Le socle social a lui aussi changé d’échelle. Les aides sociales directes couvrent désormais près de quatre millions de familles, pour un effort financier conséquent. Les enfants scolarisés et les personnes âgées en bénéficient à grande échelle, ce qui installe dans la durée un mécanisme de redistribution mieux ciblé. Dans le même temps, l’AMO Tadamoun et l’extension de la couverture maladie ont élargi l’accès à la protection, posant la question très concrète de la qualité de service, de l’offre de soins et du financement soutenable du système. La réforme a avancé vite, elle doit désormais prouver sa capacité à corriger les angles morts d’accès aux soins, sans interrompre la dynamique d’inclusion qui a marqué les deux dernières années.

Cette rentrée est aussi tirée par l’économie réelle de l’été. Les arrivées touristiques ont atteint un nouveau palier en juillet, avec une dynamique portée à la fois par les visiteurs étrangers et par les Marocains du monde.
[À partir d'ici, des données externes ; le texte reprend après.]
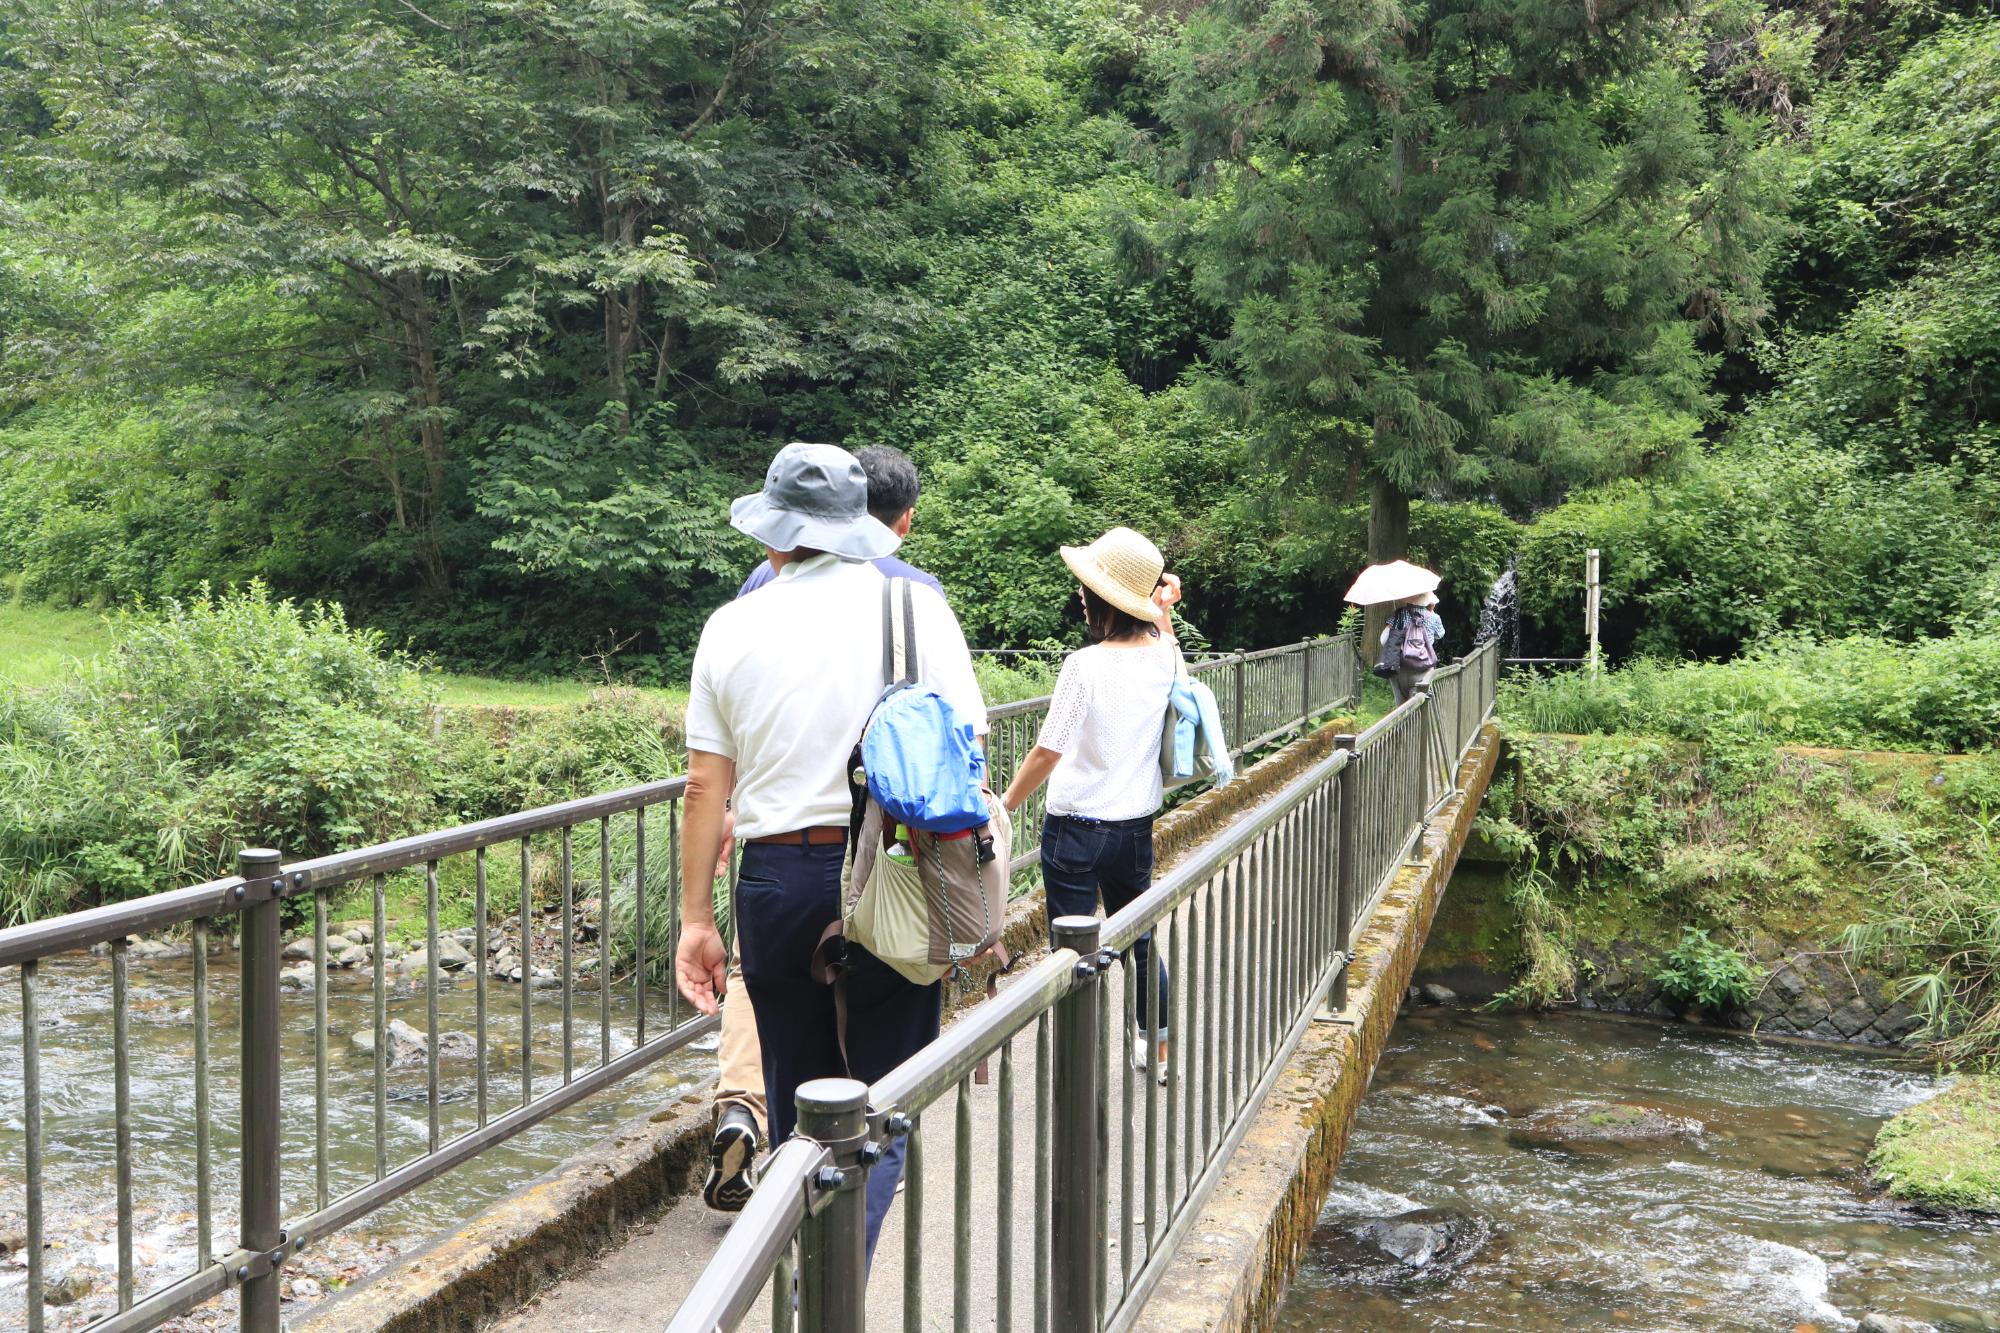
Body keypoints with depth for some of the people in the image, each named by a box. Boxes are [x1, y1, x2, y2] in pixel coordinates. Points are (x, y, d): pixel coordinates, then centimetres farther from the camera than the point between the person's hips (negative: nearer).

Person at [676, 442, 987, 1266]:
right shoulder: (917, 608, -1)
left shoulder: (733, 626, 4)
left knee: (798, 1104, 19)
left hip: (776, 881, 2)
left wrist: (696, 918, 10)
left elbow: (704, 786, 4)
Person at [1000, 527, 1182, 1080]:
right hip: (1137, 823, 7)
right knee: (1139, 940, 23)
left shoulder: (1086, 664, -20)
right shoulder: (1164, 655, -2)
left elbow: (1047, 751, -19)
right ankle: (1158, 1046, 35)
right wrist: (1164, 611, 19)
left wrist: (1004, 805, -8)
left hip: (1076, 827, -6)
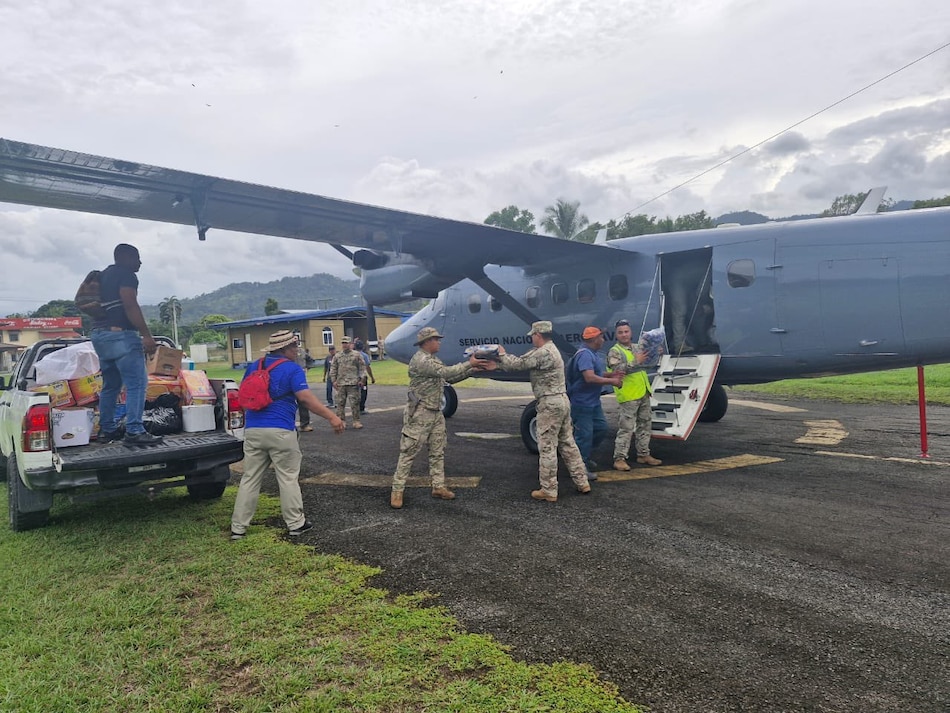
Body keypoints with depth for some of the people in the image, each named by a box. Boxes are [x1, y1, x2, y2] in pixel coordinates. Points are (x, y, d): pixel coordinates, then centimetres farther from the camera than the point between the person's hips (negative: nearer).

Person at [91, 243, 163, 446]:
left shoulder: (104, 276, 25)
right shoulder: (126, 275, -4)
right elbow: (130, 305, -17)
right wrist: (147, 335, -21)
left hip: (99, 333, 10)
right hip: (120, 333, -10)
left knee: (110, 385, 15)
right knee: (137, 383, -12)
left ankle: (107, 430, 18)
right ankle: (134, 432, -18)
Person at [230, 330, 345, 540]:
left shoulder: (253, 367, 14)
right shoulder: (292, 369, -6)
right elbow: (306, 399, -16)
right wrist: (332, 417, -17)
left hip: (252, 431, 5)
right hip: (280, 432, -5)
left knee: (249, 479, 10)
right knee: (288, 478, 5)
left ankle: (238, 528, 12)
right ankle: (296, 524, 14)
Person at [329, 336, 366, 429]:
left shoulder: (357, 355, 4)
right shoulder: (337, 356, 11)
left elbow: (362, 368, 4)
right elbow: (333, 369, 12)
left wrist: (361, 378, -5)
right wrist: (334, 380, 3)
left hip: (353, 383, -3)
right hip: (340, 384, 3)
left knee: (355, 403, -2)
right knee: (340, 403, 4)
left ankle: (356, 421, 4)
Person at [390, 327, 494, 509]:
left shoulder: (434, 360, 16)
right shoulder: (420, 360, -17)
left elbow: (451, 378, 16)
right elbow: (446, 372, -24)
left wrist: (472, 369, 7)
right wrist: (469, 364, -16)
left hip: (436, 413, 10)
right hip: (420, 414, -10)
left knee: (438, 451, 11)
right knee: (408, 452, -4)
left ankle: (438, 487, 19)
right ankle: (397, 491, 1)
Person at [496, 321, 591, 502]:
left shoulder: (542, 353, -17)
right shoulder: (551, 349, 17)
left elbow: (516, 365, -14)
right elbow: (524, 362, 17)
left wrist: (502, 354, 4)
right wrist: (503, 360, 11)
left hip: (550, 404, -10)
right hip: (562, 400, 10)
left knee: (547, 447, -3)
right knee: (567, 443, 15)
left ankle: (548, 491, 2)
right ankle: (582, 482, 20)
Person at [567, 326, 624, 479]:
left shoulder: (593, 354, 13)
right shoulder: (585, 355, -21)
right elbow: (590, 377, -30)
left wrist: (612, 375, 6)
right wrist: (611, 381, -21)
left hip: (593, 401, 11)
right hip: (582, 402, -11)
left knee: (601, 428, 18)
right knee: (584, 434, -3)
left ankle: (584, 457, 32)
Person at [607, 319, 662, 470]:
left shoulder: (638, 347, 14)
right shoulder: (614, 352, -8)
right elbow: (617, 370, -22)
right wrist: (636, 362, -24)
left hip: (643, 394, 8)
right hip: (628, 396, -8)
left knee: (645, 424, 15)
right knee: (626, 428, -8)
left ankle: (643, 454, 27)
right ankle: (619, 459, -4)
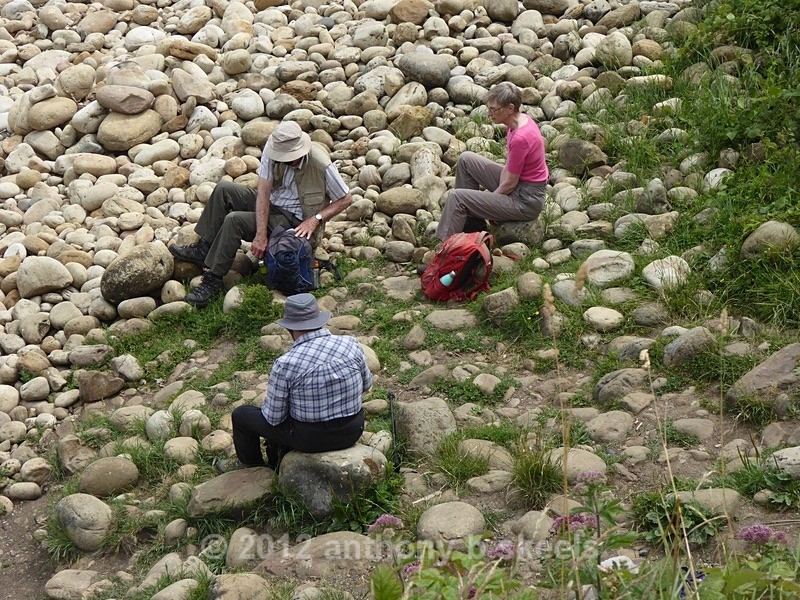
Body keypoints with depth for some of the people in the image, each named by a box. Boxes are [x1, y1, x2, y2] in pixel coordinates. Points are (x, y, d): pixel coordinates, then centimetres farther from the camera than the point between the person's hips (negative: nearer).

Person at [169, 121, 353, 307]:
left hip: (294, 221, -6)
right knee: (223, 189, -8)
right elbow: (263, 192, -19)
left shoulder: (322, 165, -25)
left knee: (234, 220, -23)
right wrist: (261, 234, -28)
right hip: (270, 202, 6)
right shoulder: (272, 151, -15)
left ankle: (213, 280, -16)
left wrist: (315, 219, -24)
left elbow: (346, 199, -12)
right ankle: (203, 249, -3)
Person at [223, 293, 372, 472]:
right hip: (353, 431, 5)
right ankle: (275, 465, 49)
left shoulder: (285, 365, -21)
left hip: (310, 437, -5)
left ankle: (252, 470, 43)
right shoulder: (351, 344, -10)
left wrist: (268, 403, 10)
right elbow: (366, 384, 7)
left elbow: (273, 417, -12)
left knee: (241, 414, 18)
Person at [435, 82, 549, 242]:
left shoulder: (520, 138, -30)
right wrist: (498, 190, -2)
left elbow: (510, 183, -21)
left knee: (457, 197, -13)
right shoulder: (520, 120, -1)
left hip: (526, 200, -10)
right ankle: (472, 222, 16)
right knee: (466, 159, 12)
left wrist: (492, 197, -6)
L’effet se mesure déjà dans les recettes en devises et irrigue des chaînes entières de valeur, de l’hôtellerie aux transports en passant par la restauration et l’événementiel. L’enjeu des prochains mois est d’éviter l’essoufflement, d’élever la qualité et de faire du flux exceptionnel de l’été un levier durable sur l’emploi, la formation et l’investissement local. Là encore, l’arbitrage entre volume et montée en gamme se joue dans les politiques publiques autant que dans la capacité du secteur à se structurer.

Au fond, l’épreuve de vérité de cette rentrée tient en deux mots qui n’en font qu’un pour le pays, crédibilité et exécution. Crédibilité d’un cadrage budgétaire qui promet à la fois discipline et ambition. Exécution d’un État social qui doit être perçu, mesuré et amélioré au plus près des familles. Exécution surtout d’une politique d’investissement qui transforme des annonces en chaînes de projets livrés, avec des retombées visibles dans les territoires. La trajectoire 2025-2026 ne se résumera pas à des indicateurs. Elle se lira dans la cohérence d’ensemble et dans la capacité à tenir le rythme, sans renoncer à l’exigence.